* **GIVEN ENTRIES**:
◇ ◇ ◇ ◇ ◇ ◇ ◇

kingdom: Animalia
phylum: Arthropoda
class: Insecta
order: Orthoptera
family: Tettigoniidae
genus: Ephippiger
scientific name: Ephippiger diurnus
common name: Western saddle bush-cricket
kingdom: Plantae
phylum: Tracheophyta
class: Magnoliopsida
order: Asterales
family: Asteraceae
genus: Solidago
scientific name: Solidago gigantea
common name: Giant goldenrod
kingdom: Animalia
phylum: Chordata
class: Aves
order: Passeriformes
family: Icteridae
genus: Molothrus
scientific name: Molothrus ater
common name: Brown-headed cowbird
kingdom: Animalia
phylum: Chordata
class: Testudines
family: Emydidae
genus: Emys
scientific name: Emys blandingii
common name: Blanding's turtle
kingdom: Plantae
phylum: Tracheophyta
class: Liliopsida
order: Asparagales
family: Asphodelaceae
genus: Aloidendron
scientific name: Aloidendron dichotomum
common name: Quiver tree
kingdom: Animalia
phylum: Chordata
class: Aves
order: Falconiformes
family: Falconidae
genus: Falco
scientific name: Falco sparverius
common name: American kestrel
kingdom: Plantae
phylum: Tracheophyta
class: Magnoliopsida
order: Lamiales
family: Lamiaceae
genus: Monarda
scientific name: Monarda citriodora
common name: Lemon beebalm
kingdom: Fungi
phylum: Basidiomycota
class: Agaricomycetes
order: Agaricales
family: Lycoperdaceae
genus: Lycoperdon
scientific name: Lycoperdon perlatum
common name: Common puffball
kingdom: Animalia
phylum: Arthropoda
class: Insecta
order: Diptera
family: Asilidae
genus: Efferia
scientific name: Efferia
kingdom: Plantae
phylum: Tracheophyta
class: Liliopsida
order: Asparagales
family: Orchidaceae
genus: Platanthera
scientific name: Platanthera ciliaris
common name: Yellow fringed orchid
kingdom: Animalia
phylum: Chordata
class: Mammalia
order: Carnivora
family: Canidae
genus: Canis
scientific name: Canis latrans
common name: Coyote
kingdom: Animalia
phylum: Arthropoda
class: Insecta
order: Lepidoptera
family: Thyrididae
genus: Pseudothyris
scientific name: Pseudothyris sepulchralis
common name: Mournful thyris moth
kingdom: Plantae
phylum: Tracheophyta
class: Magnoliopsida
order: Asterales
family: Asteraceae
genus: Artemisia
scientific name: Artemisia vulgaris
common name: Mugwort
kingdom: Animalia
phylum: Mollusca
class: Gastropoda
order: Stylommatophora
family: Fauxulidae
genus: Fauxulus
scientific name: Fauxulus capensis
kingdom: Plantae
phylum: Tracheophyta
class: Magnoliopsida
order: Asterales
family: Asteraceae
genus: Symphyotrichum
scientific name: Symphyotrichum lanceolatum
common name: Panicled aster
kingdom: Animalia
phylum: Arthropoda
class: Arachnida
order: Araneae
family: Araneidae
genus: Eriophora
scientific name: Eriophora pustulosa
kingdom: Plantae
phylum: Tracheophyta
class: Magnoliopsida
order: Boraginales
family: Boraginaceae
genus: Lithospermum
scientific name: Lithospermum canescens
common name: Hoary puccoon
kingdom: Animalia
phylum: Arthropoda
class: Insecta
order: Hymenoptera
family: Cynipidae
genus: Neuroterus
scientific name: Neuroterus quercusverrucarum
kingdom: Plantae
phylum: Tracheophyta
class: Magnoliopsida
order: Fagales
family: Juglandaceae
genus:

◇ ◇ ◇ ◇ ◇ ◇ ◇

* **STATED GOAL**: Copy every line of the records above without changing a character, from the first "kingdom:" line through the final "genus:" line.

* **RESULT OF THE EXERCISE**:
kingdom: Animalia
phylum: Arthropoda
class: Insecta
order: Orthoptera
family: Tettigoniidae
genus: Ephippiger
scientific name: Ephippiger diurnus
common name: Western saddle bush-cricket
kingdom: Plantae
phylum: Tracheophyta
class: Magnoliopsida
order: Asterales
family: Asteraceae
genus: Solidago
scientific name: Solidago gigantea
common name: Giant goldenrod
kingdom: Animalia
phylum: Chordata
class: Aves
order: Passeriformes
family: Icteridae
genus: Molothrus
scientific name: Molothrus ater
common name: Brown-headed cowbird
kingdom: Animalia
phylum: Chordata
class: Testudines
family: Emydidae
genus: Emys
scientific name: Emys blandingii
common name: Blanding's turtle
kingdom: Plantae
phylum: Tracheophyta
class: Liliopsida
order: Asparagales
family: Asphodelaceae
genus: Aloidendron
scientific name: Aloidendron dichotomum
common name: Quiver tree
kingdom: Animalia
phylum: Chordata
class: Aves
order: Falconiformes
family: Falconidae
genus: Falco
scientific name: Falco sparverius
common name: American kestrel
kingdom: Plantae
phylum: Tracheophyta
class: Magnoliopsida
order: Lamiales
family: Lamiaceae
genus: Monarda
scientific name: Monarda citriodora
common name: Lemon beebalm
kingdom: Fungi
phylum: Basidiomycota
class: Agaricomycetes
order: Agaricales
family: Lycoperdaceae
genus: Lycoperdon
scientific name: Lycoperdon perlatum
common name: Common puffball
kingdom: Animalia
phylum: Arthropoda
class: Insecta
order: Diptera
family: Asilidae
genus: Efferia
scientific name: Efferia
kingdom: Plantae
phylum: Tracheophyta
class: Liliopsida
order: Asparagales
family: Orchidaceae
genus: Platanthera
scientific name: Platanthera ciliaris
common name: Yellow fringed orchid
kingdom: Animalia
phylum: Chordata
class: Mammalia
order: Carnivora
family: Canidae
genus: Canis
scientific name: Canis latrans
common name: Coyote
kingdom: Animalia
phylum: Arthropoda
class: Insecta
order: Lepidoptera
family: Thyrididae
genus: Pseudothyris
scientific name: Pseudothyris sepulchralis
common name: Mournful thyris moth
kingdom: Plantae
phylum: Tracheophyta
class: Magnoliopsida
order: Asterales
family: Asteraceae
genus: Artemisia
scientific name: Artemisia vulgaris
common name: Mugwort
kingdom: Animalia
phylum: Mollusca
class: Gastropoda
order: Stylommatophora
family: Fauxulidae
genus: Fauxulus
scientific name: Fauxulus capensis
kingdom: Plantae
phylum: Tracheophyta
class: Magnoliopsida
order: Asterales
family: Asteraceae
genus: Symphyotrichum
scientific name: Symphyotrichum lanceolatum
common name: Panicled aster
kingdom: Animalia
phylum: Arthropoda
class: Arachnida
order: Araneae
family: Araneidae
genus: Eriophora
scientific name: Eriophora pustulosa
kingdom: Plantae
phylum: Tracheophyta
class: Magnoliopsida
order: Boraginales
family: Boraginaceae
genus: Lithospermum
scientific name: Lithospermum canescens
common name: Hoary puccoon
kingdom: Animalia
phylum: Arthropoda
class: Insecta
order: Hymenoptera
family: Cynipidae
genus: Neuroterus
scientific name: Neuroterus quercusverrucarum
kingdom: Plantae
phylum: Tracheophyta
class: Magnoliopsida
order: Fagales
family: Juglandaceae
genus:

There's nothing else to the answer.